# Silvia v3 blown boiler



## 4085 (Nov 23, 2012)

Hi I have a good friend with the above. He says he has blown the boiler and thinks it is quite common on these (though I do not know!). He is going to check if it is the element tonight, and presuming it is, has anyone any advice or spares or has anyone dealt with this bunch

http://www.spanglefish.com/avicennassolution/index.asp?pageid=283737


----------



## michaelg (Jul 25, 2013)

I got my wooden portafilter handles done by the guy (apparently by a contact of his rather than by him personally). Took quite a while and communication a bit hit and miss at times but prices very reasonable and delivery covered as it took longer than expected so can't complain. Think fixing machines is what he personally does though so timelines more under his control.


----------



## davies77 (Jan 25, 2015)

Not being a servicer, yes on very long runs you could run dry, which will kill your element quickly, but I think theres enough water in there to make quite a bit of steam.
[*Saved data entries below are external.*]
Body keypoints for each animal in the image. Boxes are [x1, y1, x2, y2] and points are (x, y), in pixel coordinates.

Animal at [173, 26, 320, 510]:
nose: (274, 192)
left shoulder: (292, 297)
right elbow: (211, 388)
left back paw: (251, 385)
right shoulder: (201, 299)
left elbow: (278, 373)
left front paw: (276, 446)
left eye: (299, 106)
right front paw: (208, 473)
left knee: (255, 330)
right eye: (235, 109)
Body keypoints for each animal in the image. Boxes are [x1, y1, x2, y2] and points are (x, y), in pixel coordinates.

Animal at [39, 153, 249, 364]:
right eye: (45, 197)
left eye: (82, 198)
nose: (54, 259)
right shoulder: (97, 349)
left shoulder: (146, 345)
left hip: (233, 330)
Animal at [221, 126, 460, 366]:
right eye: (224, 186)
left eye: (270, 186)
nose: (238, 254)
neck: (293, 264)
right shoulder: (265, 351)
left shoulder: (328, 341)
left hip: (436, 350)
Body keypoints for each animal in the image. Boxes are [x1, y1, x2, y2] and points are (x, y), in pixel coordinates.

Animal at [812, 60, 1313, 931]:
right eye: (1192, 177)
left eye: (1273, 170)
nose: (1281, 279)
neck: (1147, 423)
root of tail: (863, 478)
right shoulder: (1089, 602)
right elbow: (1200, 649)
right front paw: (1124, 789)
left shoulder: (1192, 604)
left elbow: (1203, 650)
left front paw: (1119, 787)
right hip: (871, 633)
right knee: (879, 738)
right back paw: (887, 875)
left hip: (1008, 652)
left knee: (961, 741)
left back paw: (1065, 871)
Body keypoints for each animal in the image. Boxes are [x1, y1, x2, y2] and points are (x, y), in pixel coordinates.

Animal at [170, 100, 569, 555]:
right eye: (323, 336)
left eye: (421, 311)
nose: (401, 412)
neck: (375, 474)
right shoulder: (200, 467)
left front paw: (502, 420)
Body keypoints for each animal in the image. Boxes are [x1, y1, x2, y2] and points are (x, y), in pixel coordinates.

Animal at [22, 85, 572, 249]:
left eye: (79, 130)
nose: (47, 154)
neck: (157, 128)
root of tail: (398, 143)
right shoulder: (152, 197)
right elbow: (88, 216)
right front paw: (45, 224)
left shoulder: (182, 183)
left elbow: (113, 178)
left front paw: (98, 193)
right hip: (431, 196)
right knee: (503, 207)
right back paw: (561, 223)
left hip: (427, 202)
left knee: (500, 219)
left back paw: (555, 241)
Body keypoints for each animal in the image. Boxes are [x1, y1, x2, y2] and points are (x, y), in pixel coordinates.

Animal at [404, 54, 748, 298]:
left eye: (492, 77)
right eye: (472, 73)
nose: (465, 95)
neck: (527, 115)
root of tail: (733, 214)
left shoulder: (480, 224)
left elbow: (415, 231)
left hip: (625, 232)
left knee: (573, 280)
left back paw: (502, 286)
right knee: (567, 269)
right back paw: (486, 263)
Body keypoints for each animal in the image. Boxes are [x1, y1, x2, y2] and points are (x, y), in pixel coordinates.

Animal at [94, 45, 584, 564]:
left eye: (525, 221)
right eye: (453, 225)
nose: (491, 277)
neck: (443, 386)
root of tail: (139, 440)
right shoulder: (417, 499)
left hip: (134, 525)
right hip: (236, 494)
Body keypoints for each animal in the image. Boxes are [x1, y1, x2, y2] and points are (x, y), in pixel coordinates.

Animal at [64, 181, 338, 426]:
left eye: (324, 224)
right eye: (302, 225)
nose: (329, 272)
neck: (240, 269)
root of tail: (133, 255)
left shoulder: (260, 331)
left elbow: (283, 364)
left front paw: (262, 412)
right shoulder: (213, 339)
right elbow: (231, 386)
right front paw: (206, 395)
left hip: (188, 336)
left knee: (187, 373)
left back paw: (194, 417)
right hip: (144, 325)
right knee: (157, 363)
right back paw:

A more likely option is that they are not primed after steaming, which lead them to boil dry.

Thanks,

George Davies

MoreThanMaintenance.co.uk


----------



## Wando64 (Feb 28, 2011)

If I ever had to replace the boiler on mine I would look into the feasibility of using a V4 boiler.

I don't know if the two are interchangeable, but worth looking into it as the V4 boiler uses an heating element that can be independently replaced.


----------